_Raw records_:
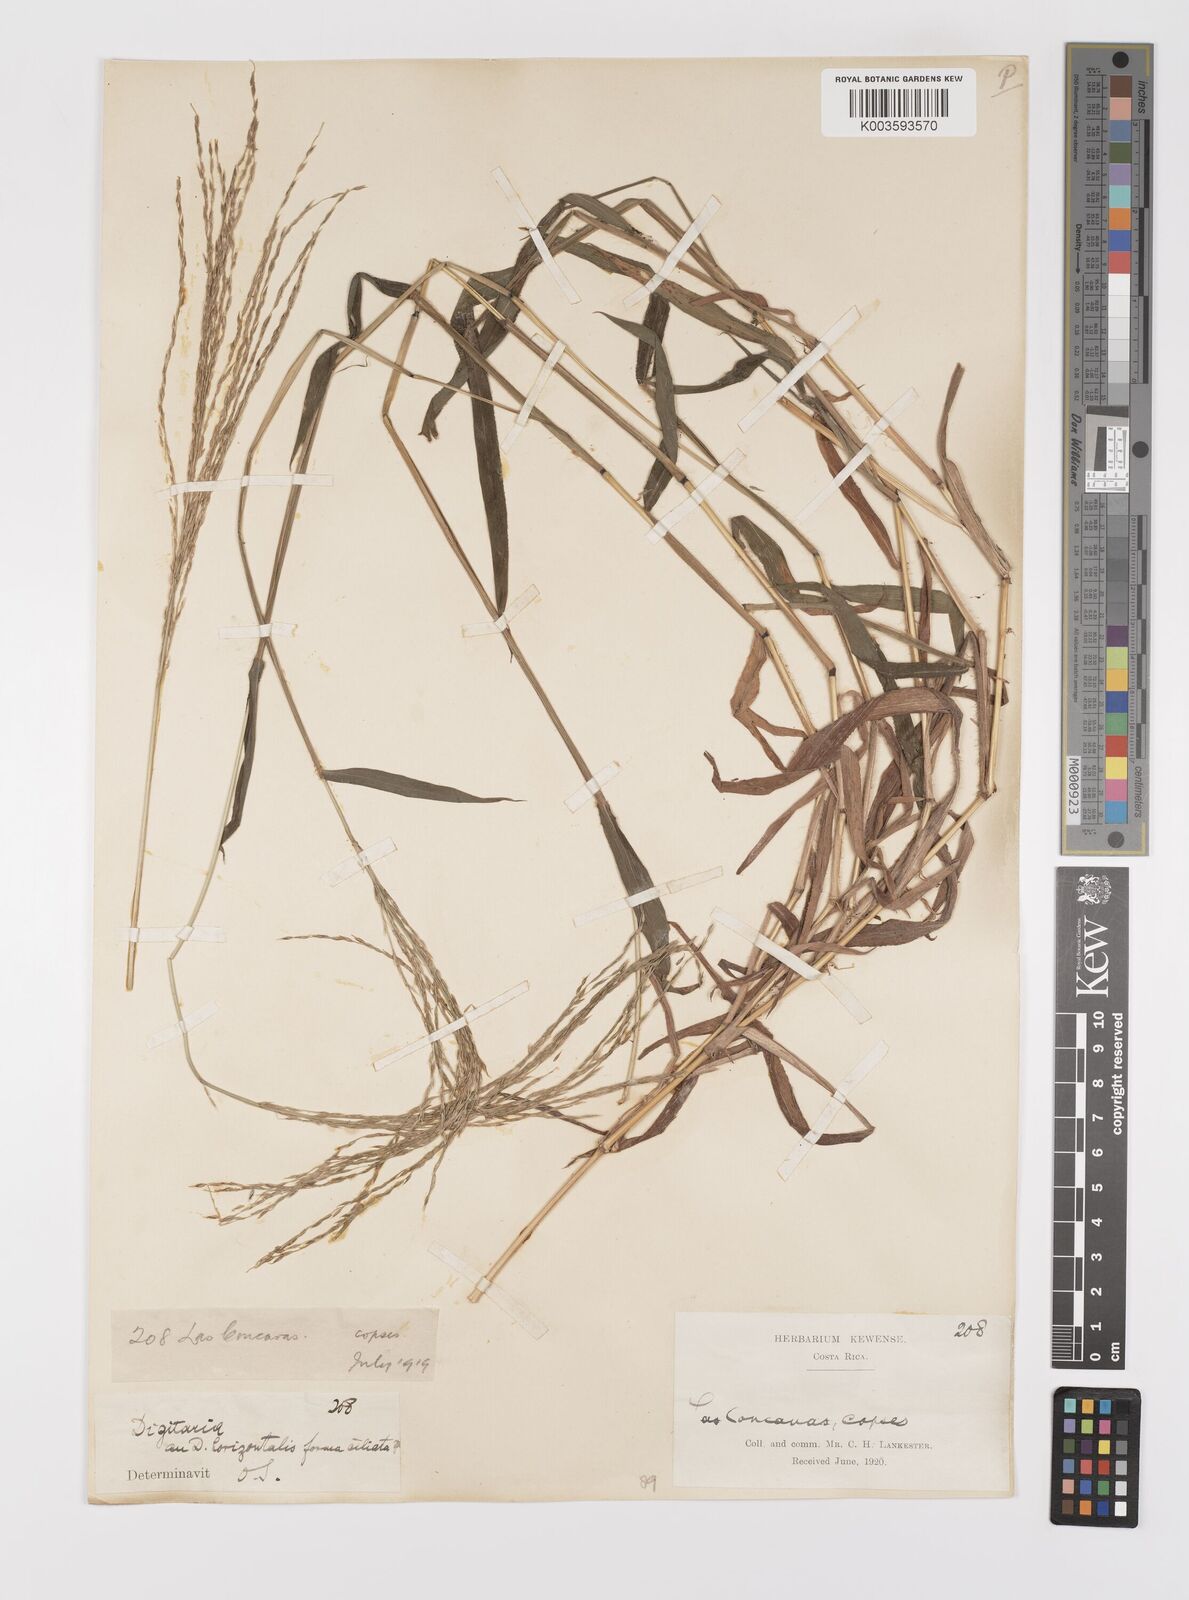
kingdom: Plantae
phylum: Tracheophyta
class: Liliopsida
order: Poales
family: Poaceae
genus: Digitaria
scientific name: Digitaria spec
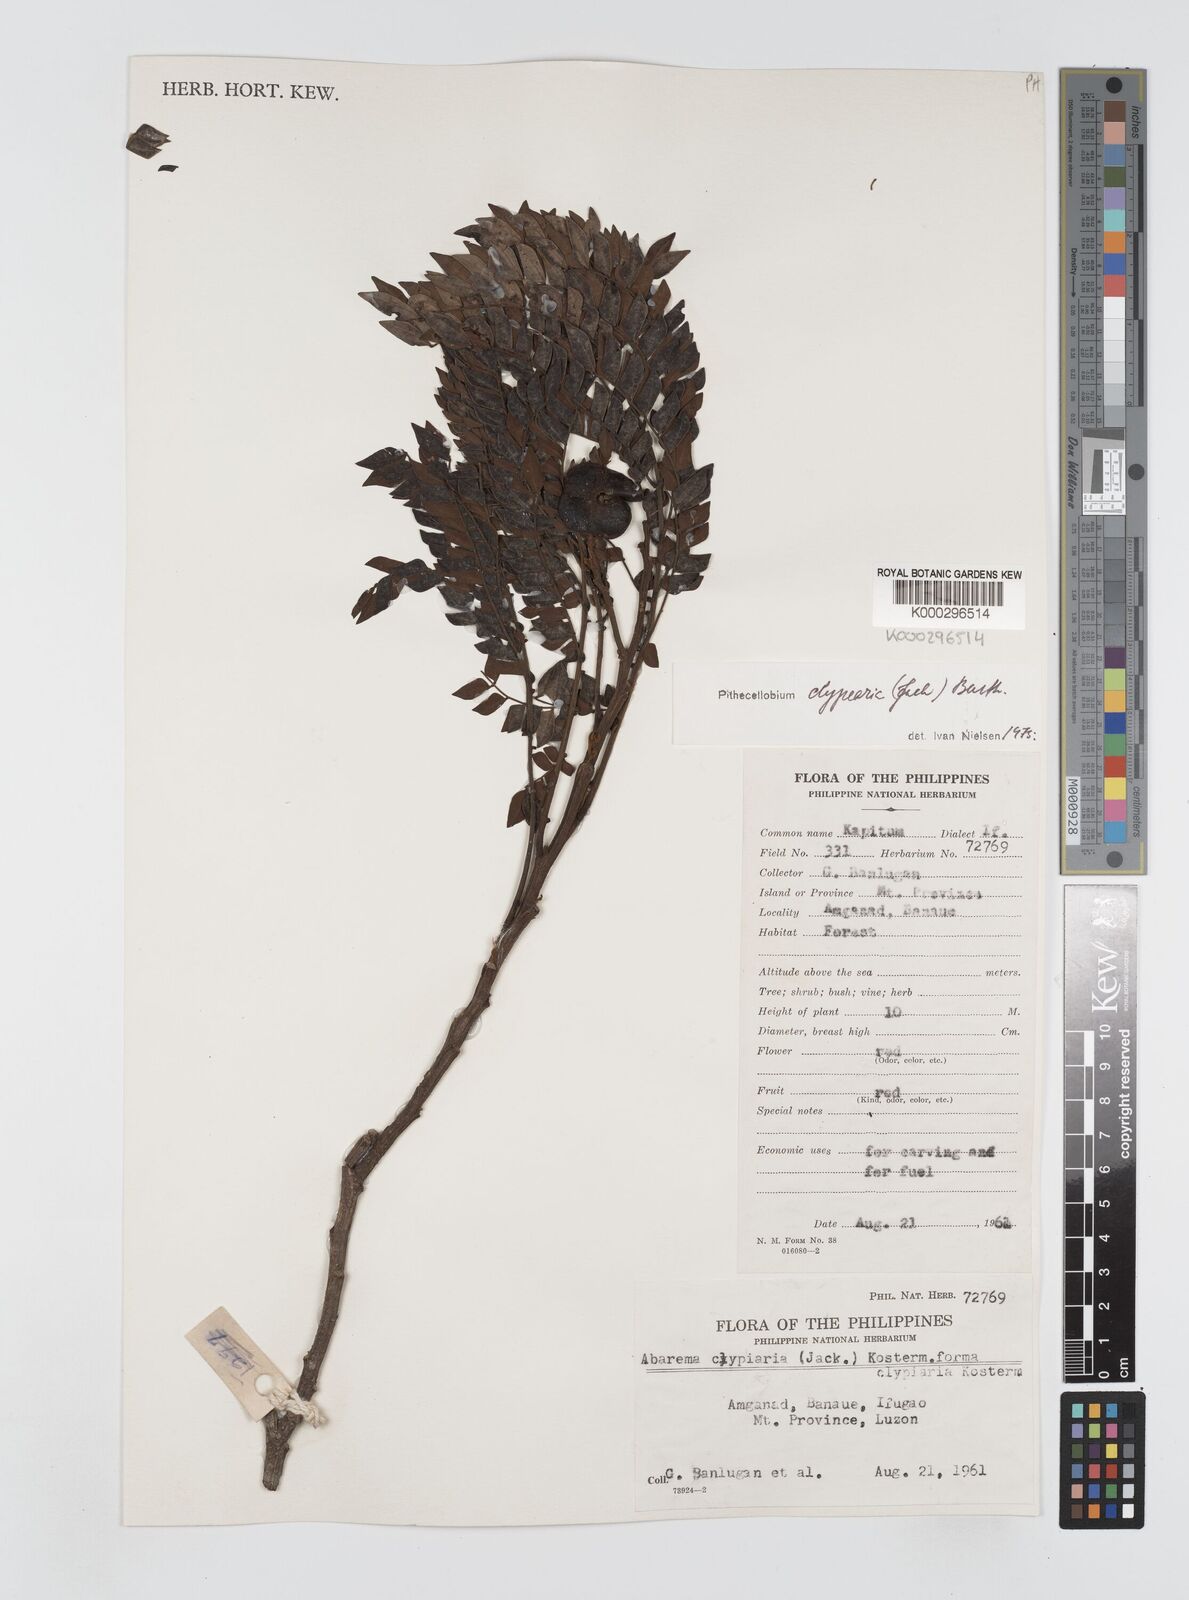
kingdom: Plantae
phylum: Tracheophyta
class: Magnoliopsida
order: Fabales
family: Fabaceae
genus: Archidendron
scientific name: Archidendron clypearia
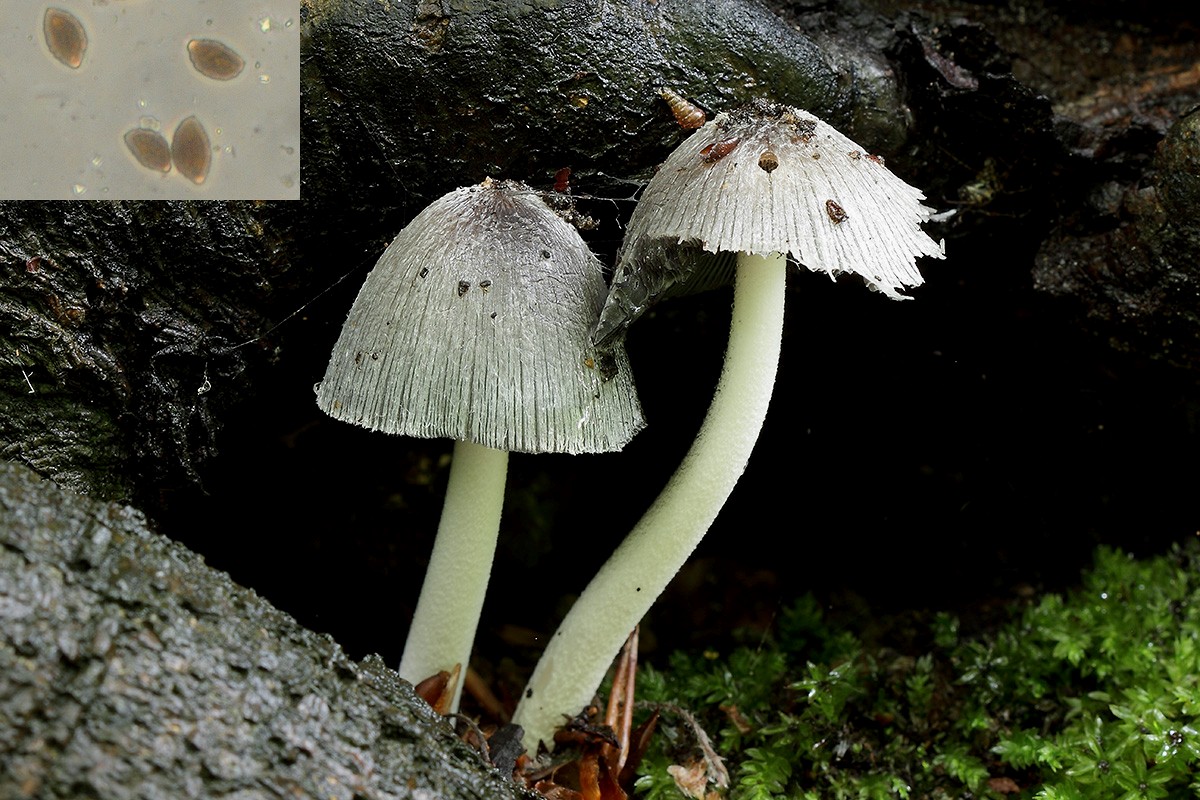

_Work instructions_:
Print every line of text from the listing above word for word, leaving out the pictures.

_Complete response_:
kingdom: Plantae
phylum: Tracheophyta
class: Liliopsida
order: Poales
family: Poaceae
genus: Digitaria
scientific name: Digitaria spec
kingdom: Plantae
phylum: Tracheophyta
class: Magnoliopsida
order: Fabales
family: Fabaceae
genus: Archidendron
scientific name: Archidendron clypearia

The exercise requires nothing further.